Federal prosecutors have recommended a 27-month prison sentence for Anthony Levandowski, the former head of Uber’s self-driving division, as well as three years of supervised release.
Levandowski pleaded guilty in March to one count of stealing Google trade secrets after he was originally charged with 33 counts of intellectual theft and attempted theft of trade secrets from self-driving startup Waymo in August 2019.
Levandowski’s attorney countered that he deserves up to one year of home confinement but no prison time. Court documents claim that over the past six years, Levandowski has had repeated respiratory illnesses, including pneumonia in 2015 and 2017.
His attorneys argue in court documents that sending Levandowski to prison during the COVID-19 pandemic could be a “death sentence” since the Federal Bureau of Prisons has been unable “to control the spread of the coronavirus.”
“While Mr. Levandowski certainly must be punished for his crime, we submit that, given the grave risks it carries, a custodial sentence right now is unnecessary and unwarranted in this case,” according to court documents.
Sentencing is set for Tuesday in the U.S. District Court for the Northern District of California.
Prior to leaving Waymo parent company Alphabet, prosecutors allege that Levandowski downloaded 14,000 “Project Chauffeur” documents centered around advancements in the company’s LiDAR technology, from his work computer to his personal laptop in December 2015. Project Chauffeur later became Waymo LLC, after it was spun off from Google.
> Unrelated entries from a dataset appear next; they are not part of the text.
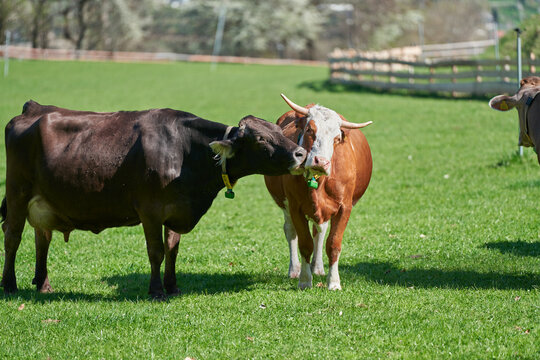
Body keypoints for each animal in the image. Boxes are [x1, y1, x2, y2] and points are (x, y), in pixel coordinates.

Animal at [0, 101, 306, 298]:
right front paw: (157, 290)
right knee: (13, 237)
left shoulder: (176, 209)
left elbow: (172, 249)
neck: (185, 151)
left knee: (42, 238)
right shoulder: (150, 210)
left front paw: (172, 286)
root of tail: (35, 108)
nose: (300, 153)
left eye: (279, 132)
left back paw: (43, 284)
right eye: (261, 139)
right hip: (17, 192)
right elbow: (156, 251)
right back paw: (10, 284)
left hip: (44, 201)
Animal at [264, 95, 372, 290]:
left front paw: (334, 282)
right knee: (290, 231)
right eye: (309, 130)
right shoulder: (295, 207)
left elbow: (333, 244)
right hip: (285, 205)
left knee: (320, 231)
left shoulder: (344, 208)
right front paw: (305, 280)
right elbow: (304, 243)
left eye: (337, 138)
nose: (321, 161)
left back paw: (318, 267)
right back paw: (294, 269)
A short time later, Levandowski founded his own autonomous trucking startup, Otto, in 2016, which was bought by Uber (NYSE: UBER) six months later for nearly $700 million.
In February 2017, Google (NASDAQ: GOOGL) filed suit against rival autonomous trucking startup Uber and Levandowski, alleging the two conspired to steal trade secrets to incorporate into Uber’s own self-driving efforts. Uber agreed to pay Google roughly $244 million to settle the suit in February 2018.
While Uber had an indemnification agreement to pay Levandowski’s legal fees and judgments as part of his contract, the company refused to honor the agreement after Levandowski pleaded guilty to one count of IP theft.
Levandowski filed for bankruptcy protection in federal court in March, the same day he was ordered to pay Google $179 million to settle an ongoing contract dispute.
In 2018, tech pioneer Levandowski co-founded Pronto.AI, developing a new aftermarket safety system for commercial trucks called Copilot, a far cry from the Level 5 autonomous vehicle technology he had been developing for the past 15 years.
“We’ve made some great improvements in the last 10 years, but we’ve kind of hit the ceiling where it’s difficult to generalize circumstances that exist on the road and have computers be able to handle all of [the possible issues] that happen,” Levandowski said at FreightWaves’ Transparency freight tech conference in Atlanta in May 2019.
Three months later, Levandowski was forced to step down as Pronto.AI’s CEO after he was indicted on federal charges. Robbie Miller took the reins as Pronto.AI’s CEO in late August 2019.